La clé est fournie, une fois de plus, par Dali en son Journal. De jeunes artistes venaient régulièrement lui demander conseil sur la façon de parvenir. Le Maître possédait une technique bien rôdée, déjà employée et affinée au temps de sa participation au groupe de Breton.
Pour être invité (il n’est pas nécessaire de s’y rendre une fois l’invitation obtenue) dans tous les endroits où il faut être vu, l’essentiel est de ne pas prêter attention aux querelles qui agitent les hautes sphères. Ainsi se rendait-il régulièrement à la fois chez les Beaumont et les Lopez, deux familles dont tout Paris connaissait la brouille, qui avait justement pour origine Dali, seul à ne pas s’en soucier.
Mais le comble du snobisme réside pour lui dans la possibilité de vivre dans les milieux les moins compatibles. Ainsi aimait-il, pendant une réunion, à informer ses amis surréalistes qu’il avait un dîner en ville, chez des gens qui pour les poètes représentaient le fruit défendu, eux-mêmes n’y étant jamais conviés.
Au cours de ces dîners, en revanche, il se levait souvent précipitamment sous prétexte d’une réunion importante avec les surréalistes, qu’il présentait comme beaucoup plus difficile à atteindre que l’aristocratie. De cette façon il naviguait entre les milieux les plus fermés entre eux, suscitant la jalousie de tous. Le comble du snobisme étant d’être « constamment en vue dans les milieux les plus inaccessibles ».

Données fournies:
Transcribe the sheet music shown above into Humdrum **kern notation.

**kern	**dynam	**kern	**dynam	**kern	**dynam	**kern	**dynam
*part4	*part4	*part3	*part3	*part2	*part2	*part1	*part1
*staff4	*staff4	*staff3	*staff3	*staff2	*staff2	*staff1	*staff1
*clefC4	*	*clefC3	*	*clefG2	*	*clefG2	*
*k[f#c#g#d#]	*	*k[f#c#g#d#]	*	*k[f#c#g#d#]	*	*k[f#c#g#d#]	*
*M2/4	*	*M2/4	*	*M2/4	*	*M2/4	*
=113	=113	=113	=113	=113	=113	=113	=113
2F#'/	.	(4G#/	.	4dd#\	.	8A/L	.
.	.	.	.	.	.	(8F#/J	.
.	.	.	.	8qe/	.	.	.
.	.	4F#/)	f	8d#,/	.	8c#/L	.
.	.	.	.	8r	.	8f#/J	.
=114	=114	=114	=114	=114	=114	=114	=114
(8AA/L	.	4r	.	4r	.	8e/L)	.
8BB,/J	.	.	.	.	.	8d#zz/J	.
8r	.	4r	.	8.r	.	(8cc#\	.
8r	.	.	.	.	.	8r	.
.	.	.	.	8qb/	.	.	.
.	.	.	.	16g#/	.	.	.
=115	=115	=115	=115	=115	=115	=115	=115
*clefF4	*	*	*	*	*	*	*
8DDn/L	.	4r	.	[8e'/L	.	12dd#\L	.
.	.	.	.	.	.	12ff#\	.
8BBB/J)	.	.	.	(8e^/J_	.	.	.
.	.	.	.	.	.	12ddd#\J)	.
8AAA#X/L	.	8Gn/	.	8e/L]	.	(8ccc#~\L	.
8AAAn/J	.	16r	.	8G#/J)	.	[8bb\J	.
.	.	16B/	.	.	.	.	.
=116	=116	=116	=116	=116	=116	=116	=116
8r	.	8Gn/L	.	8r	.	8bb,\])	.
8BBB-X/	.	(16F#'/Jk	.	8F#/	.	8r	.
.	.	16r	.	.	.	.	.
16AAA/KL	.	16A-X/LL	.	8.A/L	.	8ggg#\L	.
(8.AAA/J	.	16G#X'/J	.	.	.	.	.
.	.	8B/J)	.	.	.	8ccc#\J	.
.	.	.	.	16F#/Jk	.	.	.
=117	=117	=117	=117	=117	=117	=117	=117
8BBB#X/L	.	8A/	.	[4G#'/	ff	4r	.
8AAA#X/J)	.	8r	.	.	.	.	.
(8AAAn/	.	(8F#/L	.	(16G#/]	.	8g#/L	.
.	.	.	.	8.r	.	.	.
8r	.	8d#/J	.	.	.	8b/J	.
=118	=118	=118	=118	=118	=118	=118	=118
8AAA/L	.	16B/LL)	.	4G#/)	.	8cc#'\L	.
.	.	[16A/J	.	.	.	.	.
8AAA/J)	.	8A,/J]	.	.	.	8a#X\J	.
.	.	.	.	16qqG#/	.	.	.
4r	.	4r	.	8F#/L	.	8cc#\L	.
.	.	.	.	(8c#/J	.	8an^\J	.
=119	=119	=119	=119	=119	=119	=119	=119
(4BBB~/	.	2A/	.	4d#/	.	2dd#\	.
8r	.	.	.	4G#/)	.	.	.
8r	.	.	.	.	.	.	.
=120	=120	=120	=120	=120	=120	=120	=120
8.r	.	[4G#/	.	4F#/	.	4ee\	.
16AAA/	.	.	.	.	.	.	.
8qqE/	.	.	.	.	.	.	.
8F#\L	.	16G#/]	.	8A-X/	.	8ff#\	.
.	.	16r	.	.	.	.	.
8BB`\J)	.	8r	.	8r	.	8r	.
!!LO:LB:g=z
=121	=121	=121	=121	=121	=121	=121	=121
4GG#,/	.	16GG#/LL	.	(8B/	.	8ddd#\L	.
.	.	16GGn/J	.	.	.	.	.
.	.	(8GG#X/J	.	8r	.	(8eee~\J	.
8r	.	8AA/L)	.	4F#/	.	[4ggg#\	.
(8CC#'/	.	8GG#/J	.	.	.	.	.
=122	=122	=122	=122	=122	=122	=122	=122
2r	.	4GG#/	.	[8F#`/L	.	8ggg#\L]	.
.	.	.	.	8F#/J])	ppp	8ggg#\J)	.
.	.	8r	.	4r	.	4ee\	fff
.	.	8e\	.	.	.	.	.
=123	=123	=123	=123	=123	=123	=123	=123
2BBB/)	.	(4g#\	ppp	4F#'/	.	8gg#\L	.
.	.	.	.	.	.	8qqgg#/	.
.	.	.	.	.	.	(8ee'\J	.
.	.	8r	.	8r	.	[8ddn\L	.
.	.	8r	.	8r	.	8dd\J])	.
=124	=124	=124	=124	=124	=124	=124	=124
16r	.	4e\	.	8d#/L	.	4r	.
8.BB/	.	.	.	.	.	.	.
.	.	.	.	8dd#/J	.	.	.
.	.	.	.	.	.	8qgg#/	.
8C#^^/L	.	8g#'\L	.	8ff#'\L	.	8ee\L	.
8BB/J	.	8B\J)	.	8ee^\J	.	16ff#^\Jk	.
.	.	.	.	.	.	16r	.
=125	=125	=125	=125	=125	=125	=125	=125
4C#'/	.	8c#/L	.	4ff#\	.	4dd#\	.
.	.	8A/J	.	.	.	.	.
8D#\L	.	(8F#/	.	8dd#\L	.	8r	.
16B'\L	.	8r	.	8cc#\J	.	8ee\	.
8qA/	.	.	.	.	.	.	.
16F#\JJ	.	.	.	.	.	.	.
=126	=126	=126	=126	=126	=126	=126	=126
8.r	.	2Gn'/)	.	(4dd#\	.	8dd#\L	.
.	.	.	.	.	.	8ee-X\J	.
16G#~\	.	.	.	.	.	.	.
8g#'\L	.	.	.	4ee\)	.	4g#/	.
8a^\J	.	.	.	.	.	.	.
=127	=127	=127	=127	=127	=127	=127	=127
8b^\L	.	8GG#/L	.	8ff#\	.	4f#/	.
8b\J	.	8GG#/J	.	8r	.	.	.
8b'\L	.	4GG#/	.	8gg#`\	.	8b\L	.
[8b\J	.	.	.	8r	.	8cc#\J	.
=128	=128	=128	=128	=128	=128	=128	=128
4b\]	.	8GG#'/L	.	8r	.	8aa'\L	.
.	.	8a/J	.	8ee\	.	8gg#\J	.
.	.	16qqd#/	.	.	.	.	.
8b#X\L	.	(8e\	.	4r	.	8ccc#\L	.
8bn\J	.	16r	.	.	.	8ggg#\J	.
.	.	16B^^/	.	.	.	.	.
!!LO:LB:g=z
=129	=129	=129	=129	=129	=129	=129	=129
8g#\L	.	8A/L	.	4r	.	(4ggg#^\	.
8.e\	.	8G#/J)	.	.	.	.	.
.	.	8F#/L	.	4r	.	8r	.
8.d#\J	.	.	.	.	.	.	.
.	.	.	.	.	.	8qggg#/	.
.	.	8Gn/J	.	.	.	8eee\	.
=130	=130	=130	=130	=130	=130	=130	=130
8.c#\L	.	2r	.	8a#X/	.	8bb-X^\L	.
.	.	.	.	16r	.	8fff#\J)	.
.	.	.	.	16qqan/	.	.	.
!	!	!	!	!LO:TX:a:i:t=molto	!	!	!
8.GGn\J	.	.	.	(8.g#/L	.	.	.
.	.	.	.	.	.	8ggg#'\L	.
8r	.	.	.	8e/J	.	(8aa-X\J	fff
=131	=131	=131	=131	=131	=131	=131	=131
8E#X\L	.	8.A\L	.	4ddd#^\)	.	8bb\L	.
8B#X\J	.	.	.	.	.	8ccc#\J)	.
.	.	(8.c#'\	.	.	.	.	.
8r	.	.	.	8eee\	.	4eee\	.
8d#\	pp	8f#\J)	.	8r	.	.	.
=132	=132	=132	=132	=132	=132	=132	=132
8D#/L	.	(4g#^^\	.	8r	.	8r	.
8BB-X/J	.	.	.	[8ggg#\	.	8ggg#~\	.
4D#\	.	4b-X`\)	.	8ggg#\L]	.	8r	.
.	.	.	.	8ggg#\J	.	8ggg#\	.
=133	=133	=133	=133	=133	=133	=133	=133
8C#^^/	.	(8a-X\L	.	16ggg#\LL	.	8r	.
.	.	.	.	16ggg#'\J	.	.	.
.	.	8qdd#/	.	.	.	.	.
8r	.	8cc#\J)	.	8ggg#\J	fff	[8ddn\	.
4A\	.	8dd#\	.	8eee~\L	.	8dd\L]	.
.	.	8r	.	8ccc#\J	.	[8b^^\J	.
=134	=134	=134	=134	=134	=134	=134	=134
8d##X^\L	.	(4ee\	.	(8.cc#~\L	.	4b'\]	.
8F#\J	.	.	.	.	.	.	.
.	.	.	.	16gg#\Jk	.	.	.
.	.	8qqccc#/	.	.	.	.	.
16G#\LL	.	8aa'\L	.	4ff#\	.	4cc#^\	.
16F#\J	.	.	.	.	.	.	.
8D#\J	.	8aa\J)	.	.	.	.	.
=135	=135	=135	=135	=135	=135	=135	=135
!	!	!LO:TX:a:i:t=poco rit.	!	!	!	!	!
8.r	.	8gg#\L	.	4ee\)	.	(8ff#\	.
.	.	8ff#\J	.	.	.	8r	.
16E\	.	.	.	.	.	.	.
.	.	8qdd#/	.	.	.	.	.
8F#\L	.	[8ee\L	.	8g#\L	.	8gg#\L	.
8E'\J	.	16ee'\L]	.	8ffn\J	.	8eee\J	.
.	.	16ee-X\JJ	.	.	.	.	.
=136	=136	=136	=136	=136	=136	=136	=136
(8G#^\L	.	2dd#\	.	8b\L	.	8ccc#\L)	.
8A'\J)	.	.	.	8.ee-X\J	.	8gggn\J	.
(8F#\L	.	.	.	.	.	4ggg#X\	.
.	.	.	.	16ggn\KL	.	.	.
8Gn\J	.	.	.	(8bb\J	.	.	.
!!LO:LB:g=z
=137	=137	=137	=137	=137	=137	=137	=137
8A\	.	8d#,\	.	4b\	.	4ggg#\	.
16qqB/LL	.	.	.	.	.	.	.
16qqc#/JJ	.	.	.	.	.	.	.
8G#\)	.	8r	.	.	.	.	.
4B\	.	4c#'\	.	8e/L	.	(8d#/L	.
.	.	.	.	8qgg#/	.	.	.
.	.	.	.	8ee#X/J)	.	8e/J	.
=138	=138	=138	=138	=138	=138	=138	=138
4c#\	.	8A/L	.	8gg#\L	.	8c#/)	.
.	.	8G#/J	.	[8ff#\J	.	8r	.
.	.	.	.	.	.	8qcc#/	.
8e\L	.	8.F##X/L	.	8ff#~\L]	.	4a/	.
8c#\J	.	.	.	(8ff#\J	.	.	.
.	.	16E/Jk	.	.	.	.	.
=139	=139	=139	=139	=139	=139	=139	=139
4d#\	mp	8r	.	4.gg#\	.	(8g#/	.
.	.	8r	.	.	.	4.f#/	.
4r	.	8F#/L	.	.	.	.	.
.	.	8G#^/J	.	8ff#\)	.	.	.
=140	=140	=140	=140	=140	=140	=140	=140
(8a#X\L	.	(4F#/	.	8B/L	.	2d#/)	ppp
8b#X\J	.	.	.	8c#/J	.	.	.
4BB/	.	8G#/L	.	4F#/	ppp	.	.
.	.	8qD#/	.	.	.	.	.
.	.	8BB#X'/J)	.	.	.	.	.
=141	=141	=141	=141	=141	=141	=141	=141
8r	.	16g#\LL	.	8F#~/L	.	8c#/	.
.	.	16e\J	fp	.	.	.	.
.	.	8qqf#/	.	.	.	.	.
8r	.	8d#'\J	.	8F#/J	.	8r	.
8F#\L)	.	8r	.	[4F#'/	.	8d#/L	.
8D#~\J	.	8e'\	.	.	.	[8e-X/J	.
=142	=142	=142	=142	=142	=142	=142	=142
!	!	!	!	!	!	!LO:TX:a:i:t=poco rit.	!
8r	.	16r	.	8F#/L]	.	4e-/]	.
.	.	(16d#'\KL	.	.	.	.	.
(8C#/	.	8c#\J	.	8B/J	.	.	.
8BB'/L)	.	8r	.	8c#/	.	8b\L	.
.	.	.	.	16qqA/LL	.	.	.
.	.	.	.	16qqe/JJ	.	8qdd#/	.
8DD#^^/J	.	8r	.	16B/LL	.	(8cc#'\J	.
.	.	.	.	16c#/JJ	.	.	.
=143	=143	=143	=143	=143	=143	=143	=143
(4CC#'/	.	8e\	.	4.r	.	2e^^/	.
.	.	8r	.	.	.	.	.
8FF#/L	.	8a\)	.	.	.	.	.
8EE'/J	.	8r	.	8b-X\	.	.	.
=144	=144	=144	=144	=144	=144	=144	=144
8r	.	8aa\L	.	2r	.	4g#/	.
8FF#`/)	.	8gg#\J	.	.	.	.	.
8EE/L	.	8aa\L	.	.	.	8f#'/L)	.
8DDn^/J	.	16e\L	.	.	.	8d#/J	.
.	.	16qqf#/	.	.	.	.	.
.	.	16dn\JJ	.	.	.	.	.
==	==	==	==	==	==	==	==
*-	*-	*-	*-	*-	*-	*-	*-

Questions d'étude:
A – Recopiez tout ce qui va de « Mais le comble » jusqu'à « étant jamais conviés. » dans le texte fourni, en substituant « souper » à « dîner ».
B – Traduisez en anglais cette phrase du texte fourni : « Mais le comble du snobisme réside pour lui dans la possibilité de vivre dans les milieux les moins compatibles. »

Réponses:
A –
Mais le comble du snobisme réside pour lui dans la possibilité de vivre dans les milieux les moins compatibles. Ainsi aimait-il, pendant une réunion, à informer ses amis surréalistes qu’il avait un souper en ville, chez des gens qui pour les poètes représentaient le fruit défendu, eux-mêmes n’y étant jamais conviés.

B – But for him, the height of snobbery lies in the possibility of living in the least compatible circles.